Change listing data
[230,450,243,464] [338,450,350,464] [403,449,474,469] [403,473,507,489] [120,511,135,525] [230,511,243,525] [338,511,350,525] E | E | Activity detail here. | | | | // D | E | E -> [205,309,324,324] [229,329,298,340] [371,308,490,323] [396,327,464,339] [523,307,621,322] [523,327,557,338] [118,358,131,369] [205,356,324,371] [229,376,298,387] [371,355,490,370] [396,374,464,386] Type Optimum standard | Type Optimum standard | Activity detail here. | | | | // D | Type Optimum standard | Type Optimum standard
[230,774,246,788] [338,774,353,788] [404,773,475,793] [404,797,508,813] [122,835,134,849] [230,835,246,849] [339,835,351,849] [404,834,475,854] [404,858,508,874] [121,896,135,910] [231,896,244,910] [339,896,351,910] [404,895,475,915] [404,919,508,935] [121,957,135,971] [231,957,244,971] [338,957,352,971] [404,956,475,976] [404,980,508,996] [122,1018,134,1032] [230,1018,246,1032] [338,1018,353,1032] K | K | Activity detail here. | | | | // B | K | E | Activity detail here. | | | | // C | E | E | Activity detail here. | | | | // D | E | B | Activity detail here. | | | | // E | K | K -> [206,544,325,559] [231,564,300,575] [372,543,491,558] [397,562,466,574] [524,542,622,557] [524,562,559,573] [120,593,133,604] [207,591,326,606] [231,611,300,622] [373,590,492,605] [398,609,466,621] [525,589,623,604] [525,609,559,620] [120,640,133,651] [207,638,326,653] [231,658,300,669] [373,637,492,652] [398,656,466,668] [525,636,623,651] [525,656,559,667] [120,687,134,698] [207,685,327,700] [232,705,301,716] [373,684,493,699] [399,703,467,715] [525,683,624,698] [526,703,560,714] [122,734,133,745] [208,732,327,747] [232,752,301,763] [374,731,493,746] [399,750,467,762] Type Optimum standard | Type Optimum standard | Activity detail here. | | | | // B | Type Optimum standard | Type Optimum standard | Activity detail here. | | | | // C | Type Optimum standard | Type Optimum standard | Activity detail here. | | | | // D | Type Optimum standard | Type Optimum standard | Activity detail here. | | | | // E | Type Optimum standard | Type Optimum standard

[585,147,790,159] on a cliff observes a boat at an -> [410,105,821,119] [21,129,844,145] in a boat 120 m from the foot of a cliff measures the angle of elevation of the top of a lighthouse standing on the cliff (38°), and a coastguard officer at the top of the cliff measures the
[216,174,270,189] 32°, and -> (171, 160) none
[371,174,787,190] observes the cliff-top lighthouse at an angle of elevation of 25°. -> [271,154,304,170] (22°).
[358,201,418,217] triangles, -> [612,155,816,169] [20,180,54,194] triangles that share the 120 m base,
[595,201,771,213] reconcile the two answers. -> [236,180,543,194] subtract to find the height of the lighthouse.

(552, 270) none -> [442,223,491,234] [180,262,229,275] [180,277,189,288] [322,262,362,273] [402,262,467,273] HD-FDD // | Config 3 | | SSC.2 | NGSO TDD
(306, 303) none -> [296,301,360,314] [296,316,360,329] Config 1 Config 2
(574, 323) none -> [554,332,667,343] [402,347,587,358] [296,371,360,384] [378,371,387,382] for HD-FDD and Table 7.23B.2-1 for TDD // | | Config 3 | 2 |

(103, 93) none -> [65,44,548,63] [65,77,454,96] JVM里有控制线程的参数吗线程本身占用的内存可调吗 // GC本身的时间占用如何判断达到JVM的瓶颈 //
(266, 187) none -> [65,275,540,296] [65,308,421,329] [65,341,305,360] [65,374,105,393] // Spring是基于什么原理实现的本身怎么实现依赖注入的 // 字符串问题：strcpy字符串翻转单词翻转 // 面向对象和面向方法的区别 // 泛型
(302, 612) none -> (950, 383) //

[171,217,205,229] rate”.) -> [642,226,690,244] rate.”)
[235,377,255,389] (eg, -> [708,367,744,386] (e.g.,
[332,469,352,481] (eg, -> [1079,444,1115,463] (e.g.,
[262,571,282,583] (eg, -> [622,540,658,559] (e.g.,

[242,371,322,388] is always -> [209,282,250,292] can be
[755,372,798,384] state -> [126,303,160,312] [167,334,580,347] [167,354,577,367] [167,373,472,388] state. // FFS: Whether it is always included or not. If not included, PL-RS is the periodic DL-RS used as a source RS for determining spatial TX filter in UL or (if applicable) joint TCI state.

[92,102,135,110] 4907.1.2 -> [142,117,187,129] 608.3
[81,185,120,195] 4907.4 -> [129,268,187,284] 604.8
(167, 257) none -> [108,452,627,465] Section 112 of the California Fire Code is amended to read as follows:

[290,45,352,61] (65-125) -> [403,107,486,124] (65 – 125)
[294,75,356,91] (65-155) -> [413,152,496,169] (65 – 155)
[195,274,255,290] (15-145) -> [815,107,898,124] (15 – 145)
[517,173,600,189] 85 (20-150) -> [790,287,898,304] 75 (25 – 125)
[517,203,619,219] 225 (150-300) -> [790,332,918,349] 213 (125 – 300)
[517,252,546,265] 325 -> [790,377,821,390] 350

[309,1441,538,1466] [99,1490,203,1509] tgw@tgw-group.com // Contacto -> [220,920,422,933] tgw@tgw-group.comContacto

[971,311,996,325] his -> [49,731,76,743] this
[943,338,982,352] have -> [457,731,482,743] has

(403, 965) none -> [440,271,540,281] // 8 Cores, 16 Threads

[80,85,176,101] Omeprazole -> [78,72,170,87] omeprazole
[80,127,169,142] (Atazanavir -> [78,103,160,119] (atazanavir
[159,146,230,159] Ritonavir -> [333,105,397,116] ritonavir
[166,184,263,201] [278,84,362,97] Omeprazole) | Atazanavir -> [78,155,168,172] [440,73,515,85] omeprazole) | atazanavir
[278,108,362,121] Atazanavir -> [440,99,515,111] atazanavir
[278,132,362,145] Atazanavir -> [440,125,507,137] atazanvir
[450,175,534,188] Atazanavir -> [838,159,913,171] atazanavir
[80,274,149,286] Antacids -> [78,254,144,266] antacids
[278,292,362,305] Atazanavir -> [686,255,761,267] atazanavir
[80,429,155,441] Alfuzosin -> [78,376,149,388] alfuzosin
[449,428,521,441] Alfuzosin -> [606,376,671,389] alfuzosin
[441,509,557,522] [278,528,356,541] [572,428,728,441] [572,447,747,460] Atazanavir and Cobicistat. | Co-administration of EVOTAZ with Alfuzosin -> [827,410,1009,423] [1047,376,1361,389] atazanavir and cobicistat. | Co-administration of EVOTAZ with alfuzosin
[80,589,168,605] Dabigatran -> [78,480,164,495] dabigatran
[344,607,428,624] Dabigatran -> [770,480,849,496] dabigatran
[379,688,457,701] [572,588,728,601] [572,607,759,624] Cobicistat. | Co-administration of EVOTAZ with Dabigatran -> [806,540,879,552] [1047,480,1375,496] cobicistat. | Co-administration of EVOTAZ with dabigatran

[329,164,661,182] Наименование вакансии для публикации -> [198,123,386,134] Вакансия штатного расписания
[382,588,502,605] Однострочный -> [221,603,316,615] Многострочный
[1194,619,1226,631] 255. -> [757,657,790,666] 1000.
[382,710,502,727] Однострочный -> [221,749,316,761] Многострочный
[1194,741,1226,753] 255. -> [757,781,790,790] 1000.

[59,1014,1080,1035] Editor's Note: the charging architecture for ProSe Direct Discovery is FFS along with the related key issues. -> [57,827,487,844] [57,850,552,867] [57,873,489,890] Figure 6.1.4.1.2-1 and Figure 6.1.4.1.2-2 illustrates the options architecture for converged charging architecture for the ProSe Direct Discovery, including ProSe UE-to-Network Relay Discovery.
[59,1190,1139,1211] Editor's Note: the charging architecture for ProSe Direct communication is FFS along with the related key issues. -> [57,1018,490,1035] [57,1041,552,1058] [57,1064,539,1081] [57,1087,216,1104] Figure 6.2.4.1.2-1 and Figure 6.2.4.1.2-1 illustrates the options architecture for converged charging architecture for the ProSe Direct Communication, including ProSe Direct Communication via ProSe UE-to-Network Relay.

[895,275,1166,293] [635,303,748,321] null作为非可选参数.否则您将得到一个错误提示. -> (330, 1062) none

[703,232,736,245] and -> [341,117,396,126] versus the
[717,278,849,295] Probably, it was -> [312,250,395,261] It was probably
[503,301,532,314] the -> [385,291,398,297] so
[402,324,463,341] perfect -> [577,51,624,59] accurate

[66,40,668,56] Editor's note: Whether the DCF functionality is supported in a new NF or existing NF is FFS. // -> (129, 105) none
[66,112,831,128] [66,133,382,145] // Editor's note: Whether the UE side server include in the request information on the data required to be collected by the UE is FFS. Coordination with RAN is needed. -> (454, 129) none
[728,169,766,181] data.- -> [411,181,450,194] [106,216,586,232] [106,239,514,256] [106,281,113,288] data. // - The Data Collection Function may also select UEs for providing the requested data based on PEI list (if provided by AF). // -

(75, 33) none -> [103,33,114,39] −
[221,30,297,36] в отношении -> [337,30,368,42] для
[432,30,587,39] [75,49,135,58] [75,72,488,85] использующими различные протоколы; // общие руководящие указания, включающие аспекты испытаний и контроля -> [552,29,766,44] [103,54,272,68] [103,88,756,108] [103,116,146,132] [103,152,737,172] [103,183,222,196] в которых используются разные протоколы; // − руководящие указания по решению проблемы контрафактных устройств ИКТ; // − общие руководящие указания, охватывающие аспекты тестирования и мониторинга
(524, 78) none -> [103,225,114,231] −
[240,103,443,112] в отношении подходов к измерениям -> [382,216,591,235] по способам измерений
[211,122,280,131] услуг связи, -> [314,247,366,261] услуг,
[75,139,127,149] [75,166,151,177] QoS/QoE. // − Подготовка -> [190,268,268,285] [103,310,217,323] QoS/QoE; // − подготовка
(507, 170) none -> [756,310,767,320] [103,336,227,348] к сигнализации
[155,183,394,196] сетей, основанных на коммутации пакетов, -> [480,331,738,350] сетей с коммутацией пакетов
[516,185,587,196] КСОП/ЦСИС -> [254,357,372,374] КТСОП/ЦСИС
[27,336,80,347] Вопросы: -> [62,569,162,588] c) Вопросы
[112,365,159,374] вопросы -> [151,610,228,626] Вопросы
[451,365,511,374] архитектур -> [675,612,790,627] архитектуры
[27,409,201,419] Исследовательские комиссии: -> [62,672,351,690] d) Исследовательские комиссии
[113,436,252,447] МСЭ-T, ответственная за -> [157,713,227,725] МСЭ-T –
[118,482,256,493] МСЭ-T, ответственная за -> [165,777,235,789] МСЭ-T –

What is needed: Above are some lines. Repeat exactly, and only, those from the line that has "[262,571,282,583] (eg, ->" through the line that has "[81,185,120,195] 4907.4 ->".

Task solution:
[262,571,282,583] (eg, -> [622,540,658,559] (e.g.,

[242,371,322,388] is always -> [209,282,250,292] can be
[755,372,798,384] state -> [126,303,160,312] [167,334,580,347] [167,354,577,367] [167,373,472,388] state. // FFS: Whether it is always included or not. If not included, PL-RS is the periodic DL-RS used as a source RS for determining spatial TX filter in UL or (if applicable) joint TCI state.

[92,102,135,110] 4907.1.2 -> [142,117,187,129] 608.3
[81,185,120,195] 4907.4 -> [129,268,187,284] 604.8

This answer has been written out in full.